#### Source extract ####

This happened to me with my Mustang, the battery was completely dead. When jumped the car would run really rough for 15 seconds and die. After having the car towed to the shop they tested the charging system and everything checked out fine, replaced the battery and everything was okay. The mechanic told me with the newer cars the electrical load is so great the car needs a battery that can hold a charge for it to run properly. So if the battery is so dead it will not hold a charge the car will not run.

At least that what he told me.


----------



## rruiter (Feb 10, 2004)

mrtm2004 said:


> Engineering isn't the problem. All new cars, especially luxury cars, all do the same thing...still draw voltage after car is turned off. It all has to do with the quality of the battery, the battery's chemistry & the condition of the battery and all it's uses. A battery is basically 64% water & 36% Sulfuric Acid (electrolyte). Electicity is created by the movement of electons, so when the battery's (+) & (-) sides become one circuit, electrons move from the electolyte to the plates & on through the circuit. As the electons are moving to the plates, the plates start to build up sulfides until their are no more electons to move & the plates are completely sulfated. When you charge the battery, you cause more electons to return to the battery, thus breaking down the sulfated plates so that the electrolyte will return to it's normal mixture of water & sulfuric acid. One thing that most poeple are not aware of is that a dirty battery top allows for voltage to also be drawn out the surfce, thus called surface discharge. This also doesn't help with the battery life.

#### Raw data ####

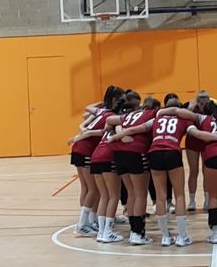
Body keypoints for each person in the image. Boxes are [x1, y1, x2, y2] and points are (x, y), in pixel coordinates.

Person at [161, 101, 217, 244]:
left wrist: (160, 113)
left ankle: (215, 233)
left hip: (213, 154)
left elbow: (177, 111)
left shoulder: (201, 118)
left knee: (213, 196)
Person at [68, 86, 124, 237]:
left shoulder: (101, 111)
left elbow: (86, 115)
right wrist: (79, 136)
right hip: (86, 149)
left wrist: (77, 136)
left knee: (87, 188)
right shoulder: (109, 116)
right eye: (120, 98)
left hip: (79, 149)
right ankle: (83, 224)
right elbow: (96, 131)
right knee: (93, 189)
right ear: (115, 99)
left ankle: (88, 222)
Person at [107, 93, 160, 245]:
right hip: (136, 152)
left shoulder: (131, 114)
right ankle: (138, 233)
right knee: (141, 194)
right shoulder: (152, 113)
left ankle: (133, 232)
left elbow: (109, 120)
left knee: (131, 193)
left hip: (118, 154)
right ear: (155, 107)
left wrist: (118, 133)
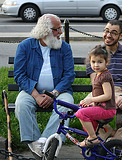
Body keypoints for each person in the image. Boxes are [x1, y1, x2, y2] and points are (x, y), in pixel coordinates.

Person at [14, 14, 75, 158]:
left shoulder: (64, 47)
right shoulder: (25, 46)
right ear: (44, 30)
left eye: (60, 28)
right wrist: (35, 94)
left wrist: (53, 93)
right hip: (31, 91)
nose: (60, 32)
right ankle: (38, 143)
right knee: (22, 104)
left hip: (59, 91)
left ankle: (45, 141)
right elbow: (19, 75)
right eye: (56, 29)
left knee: (66, 105)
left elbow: (69, 75)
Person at [74, 45, 117, 147]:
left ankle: (93, 138)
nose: (96, 65)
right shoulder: (98, 74)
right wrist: (93, 103)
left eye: (100, 62)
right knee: (83, 111)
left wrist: (91, 99)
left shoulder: (105, 76)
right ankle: (93, 145)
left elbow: (107, 95)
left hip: (107, 109)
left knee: (81, 113)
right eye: (93, 62)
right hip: (102, 107)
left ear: (106, 62)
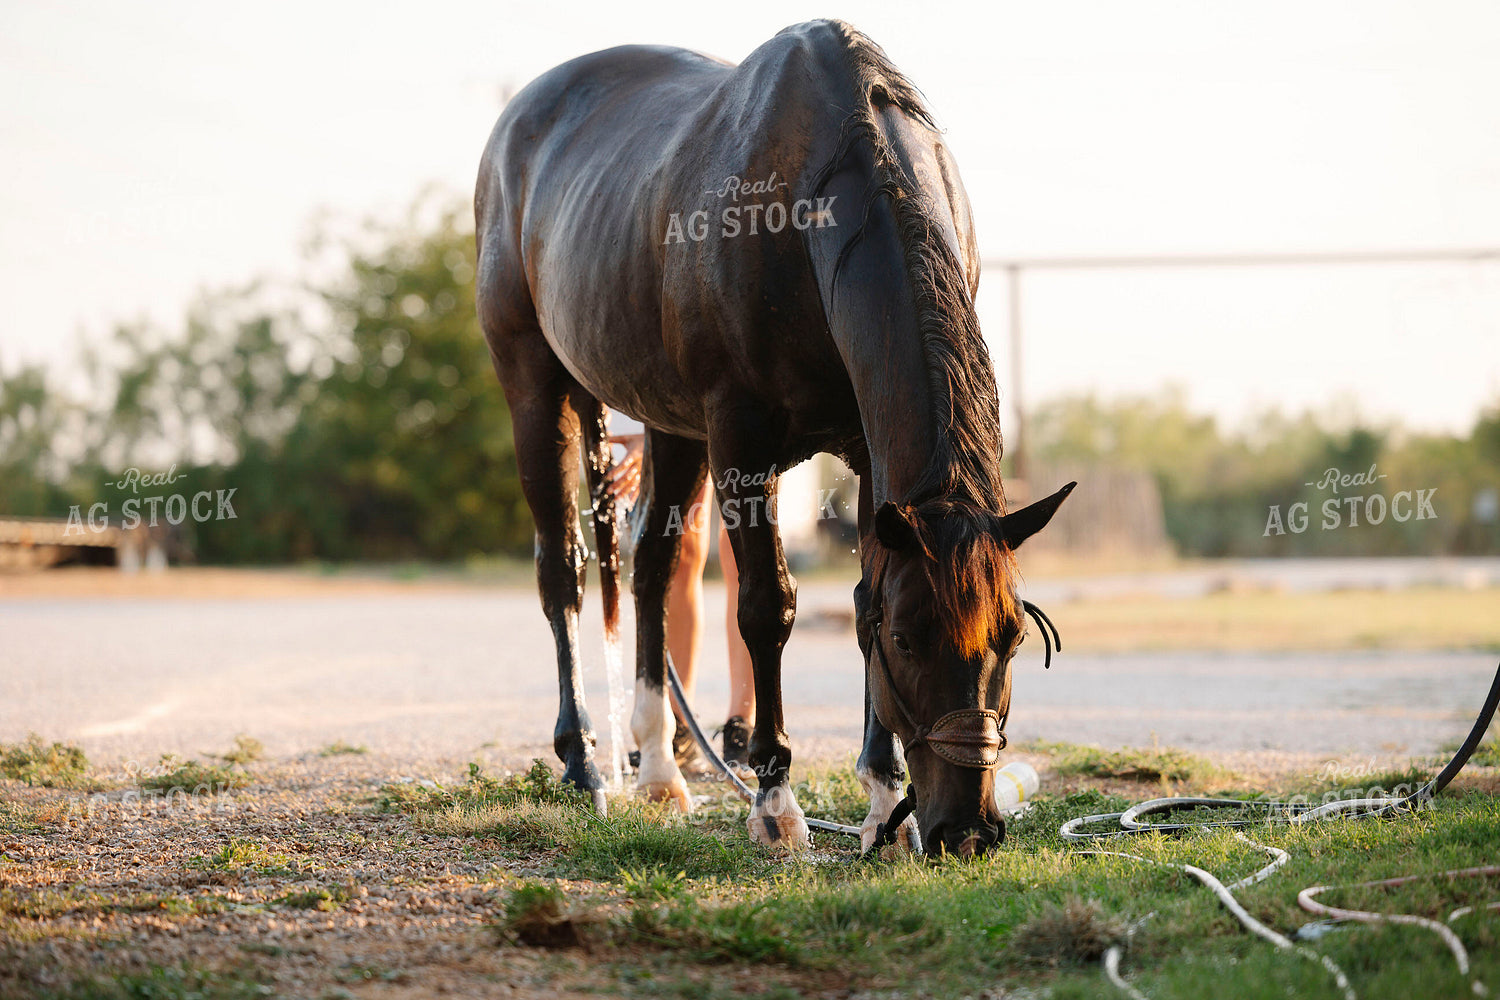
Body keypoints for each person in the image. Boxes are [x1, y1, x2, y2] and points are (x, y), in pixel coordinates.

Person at [605, 424, 754, 775]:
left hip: (752, 388)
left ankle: (744, 724)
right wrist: (647, 429)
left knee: (744, 547)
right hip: (679, 403)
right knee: (682, 547)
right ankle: (677, 721)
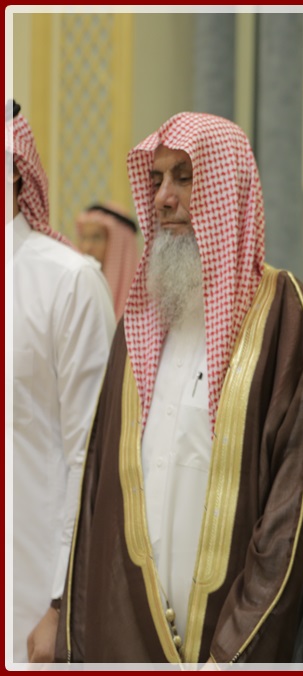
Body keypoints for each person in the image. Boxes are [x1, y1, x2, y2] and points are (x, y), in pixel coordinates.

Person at [55, 112, 303, 664]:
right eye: (156, 180)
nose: (164, 198)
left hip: (232, 650)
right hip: (129, 644)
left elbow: (297, 512)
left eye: (185, 178)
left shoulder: (285, 319)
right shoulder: (139, 323)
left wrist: (233, 652)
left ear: (228, 188)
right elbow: (98, 497)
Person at [7, 100, 116, 664]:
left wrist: (60, 602)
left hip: (31, 599)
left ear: (15, 170)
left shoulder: (68, 281)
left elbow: (90, 457)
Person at [75, 202, 141, 320]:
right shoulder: (77, 286)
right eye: (83, 237)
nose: (86, 247)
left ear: (119, 245)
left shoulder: (145, 295)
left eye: (96, 238)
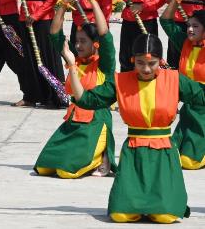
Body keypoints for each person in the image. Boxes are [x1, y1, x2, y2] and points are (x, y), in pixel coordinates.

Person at [66, 33, 205, 223]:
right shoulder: (120, 82)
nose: (146, 69)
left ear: (161, 61)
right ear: (132, 60)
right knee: (120, 215)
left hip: (163, 153)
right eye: (140, 63)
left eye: (152, 63)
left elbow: (201, 96)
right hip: (133, 153)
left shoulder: (174, 79)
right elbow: (86, 100)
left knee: (165, 217)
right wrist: (72, 66)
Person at [35, 0, 116, 179]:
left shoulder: (105, 63)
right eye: (76, 41)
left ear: (95, 44)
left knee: (66, 172)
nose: (78, 46)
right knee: (44, 168)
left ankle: (102, 158)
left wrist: (92, 2)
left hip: (96, 122)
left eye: (83, 41)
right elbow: (54, 33)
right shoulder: (75, 59)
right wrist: (63, 4)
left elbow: (104, 34)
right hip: (73, 121)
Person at [159, 0, 205, 170]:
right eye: (189, 25)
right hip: (190, 108)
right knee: (170, 155)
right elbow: (165, 21)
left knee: (189, 162)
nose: (190, 29)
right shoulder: (186, 42)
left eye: (196, 26)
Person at [21, 0, 67, 107]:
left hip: (43, 16)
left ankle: (55, 97)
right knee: (30, 58)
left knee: (48, 57)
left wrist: (37, 14)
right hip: (25, 14)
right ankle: (32, 96)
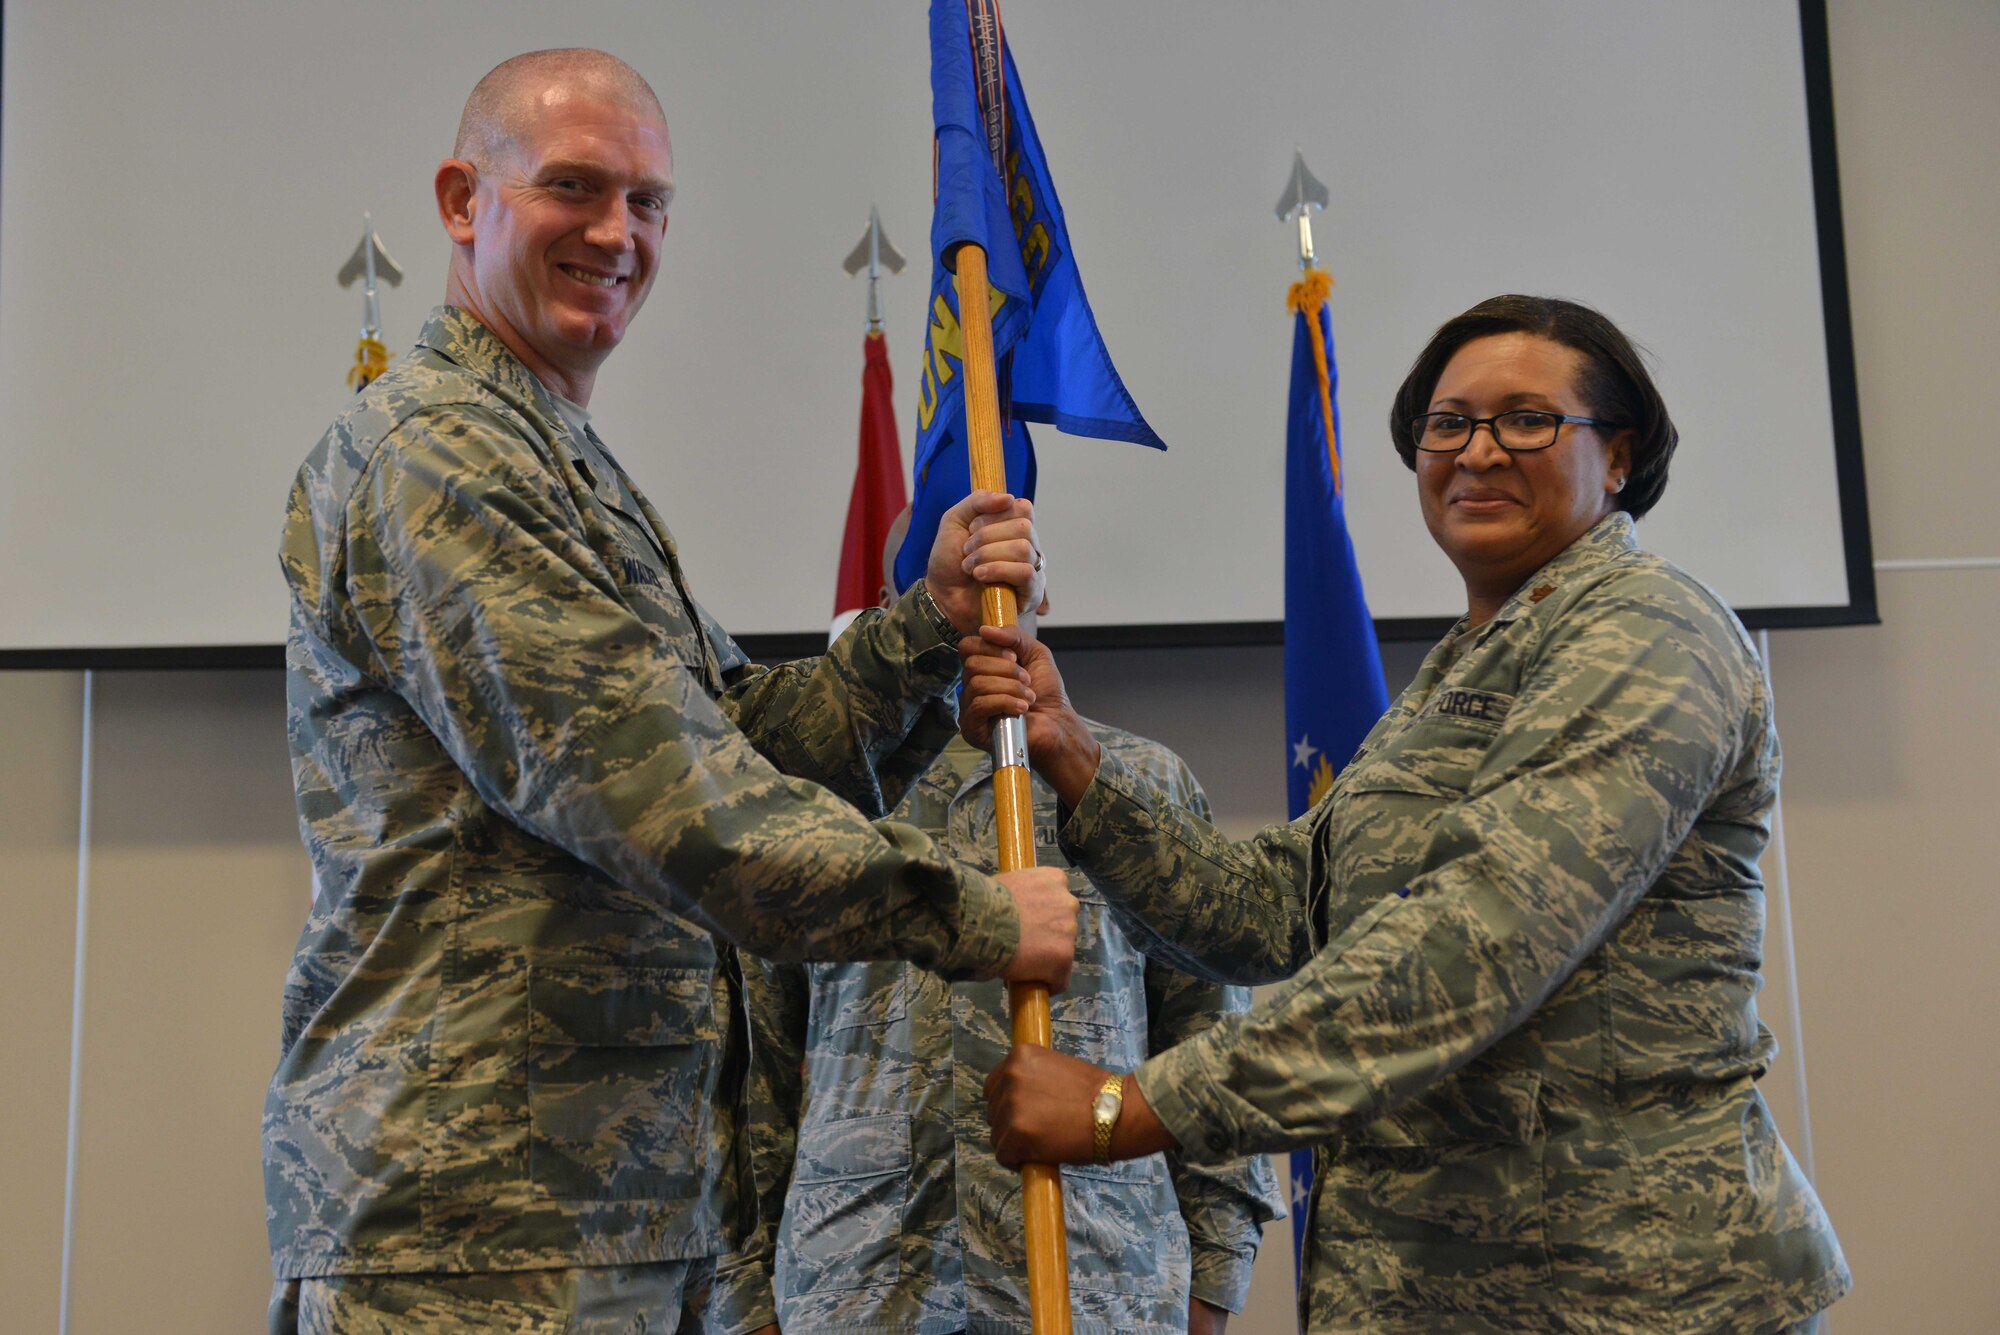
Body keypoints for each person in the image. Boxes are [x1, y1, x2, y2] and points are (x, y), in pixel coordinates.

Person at [265, 49, 1078, 1334]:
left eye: (647, 202)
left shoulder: (555, 453)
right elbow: (653, 793)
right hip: (474, 1232)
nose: (617, 233)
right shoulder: (435, 455)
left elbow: (740, 737)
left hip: (619, 1209)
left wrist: (919, 629)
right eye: (573, 188)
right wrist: (970, 911)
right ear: (461, 197)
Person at [961, 296, 1850, 1333]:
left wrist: (1136, 1106)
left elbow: (1484, 929)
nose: (1475, 452)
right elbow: (1278, 910)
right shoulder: (1461, 665)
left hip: (1627, 1291)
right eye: (1446, 423)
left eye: (1526, 420)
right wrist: (1071, 754)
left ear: (1616, 457)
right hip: (1438, 1289)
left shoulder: (1648, 629)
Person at [710, 532, 1284, 1335]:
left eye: (1009, 574)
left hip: (1101, 1284)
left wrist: (1214, 1282)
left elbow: (1210, 1038)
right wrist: (743, 1303)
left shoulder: (1136, 784)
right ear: (897, 604)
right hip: (862, 1288)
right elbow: (749, 1070)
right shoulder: (815, 796)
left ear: (1041, 594)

####

Brief = From the forum thread about car batteries, extract the passage from "This happened to" up to and including "(Feb 10, 2004)". Answer using only the forum thread about car batteries.

Response box =
This happened to me with my Mustang, the battery was completely dead. When jumped the car would run really rough for 15 seconds and die. After having the car towed to the shop they tested the charging system and everything checked out fine, replaced the battery and everything was okay. The mechanic told me with the newer cars the electrical load is so great the car needs a battery that can hold a charge for it to run properly. So if the battery is so dead it will not hold a charge the car will not run.

At least that what he told me.


----------



## rruiter (Feb 10, 2004)